Le but est donc de sortir de l’expérience immédiate, singulière, pour construire une expérimentation scientifique.
Autrement dit, il faut sortir du « fait coloré et divers », ou de « l’expérience première » dont parle Bachelard dans La
formation de l’esprit scientifique. Elle est un « obstacle » à la connaissance, c’est-à-dire à la détermination de lois vraies,
c’est-à-dire expliquant les phénomènes, puisqu’elle est naïve, immédiate et remplie de préjugés (cf texte p. 202 de votre
livre). « L’esprit scientifique doit se former contre la Nature », c’est-à-dire contre ce qui nous apparaît naturel dans notre
expérience du monde. Nous devons pour cela construire un protocole expérimental, énonçant des hypothèses et les
vérifiant. L’expérience scientifique n’est pas, pour Poincaré (cf texte 8 p.198 du livre, extrait de La science et l’hypothèse),
une simple « accumulation de faits » mais l’organisation de ces faits ; comme la maison n’est pas un simple « tas de pierres »
mais l’organisation de ce tas. Nous devons sortir, par la répétition des expériences où l’on mesure, du particulier, pour
généraliser. Pour Lagneau, en effet, c’est par la « mesure » que nous pouvons passer de la perception singulière à la
conception générale voire universelle, ce qu’il explique dans ses Célèbres leçons.

· · ·

Consigne →
Recopiez le passage de l'extrait sur l'expérimentation scientifique, de « mais l’organisation de ce tas. » à « ses Célèbres leçons. », en remplaçant « perception singulière » par « perception particulière ».

Matériel recueilli →
· · ·

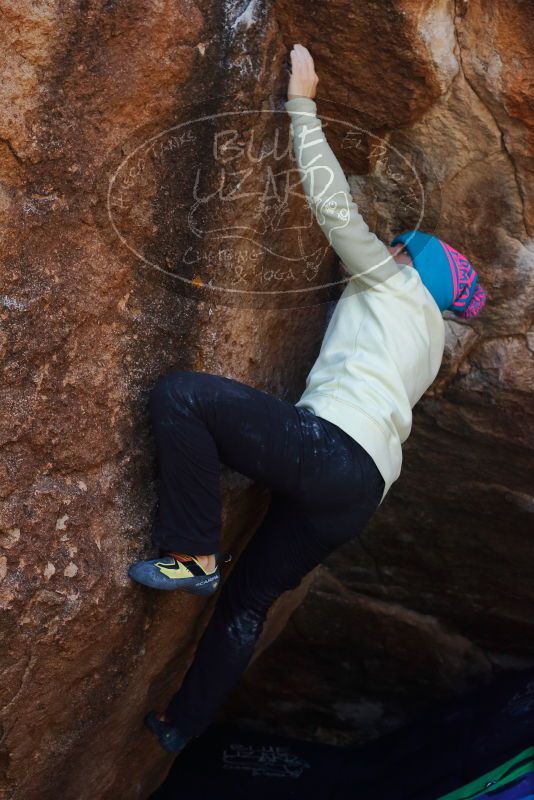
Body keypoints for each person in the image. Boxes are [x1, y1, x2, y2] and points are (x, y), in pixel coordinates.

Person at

· · ·

Résultat →
mais l’organisation de ce tas. Nous devons sortir, par la répétition des expériences où l’on mesure, du particulier, pour
généraliser. Pour Lagneau, en effet, c’est par la « mesure » que nous pouvons passer de la perception particulière à la
conception générale voire universelle, ce qu’il explique dans ses Célèbres leçons.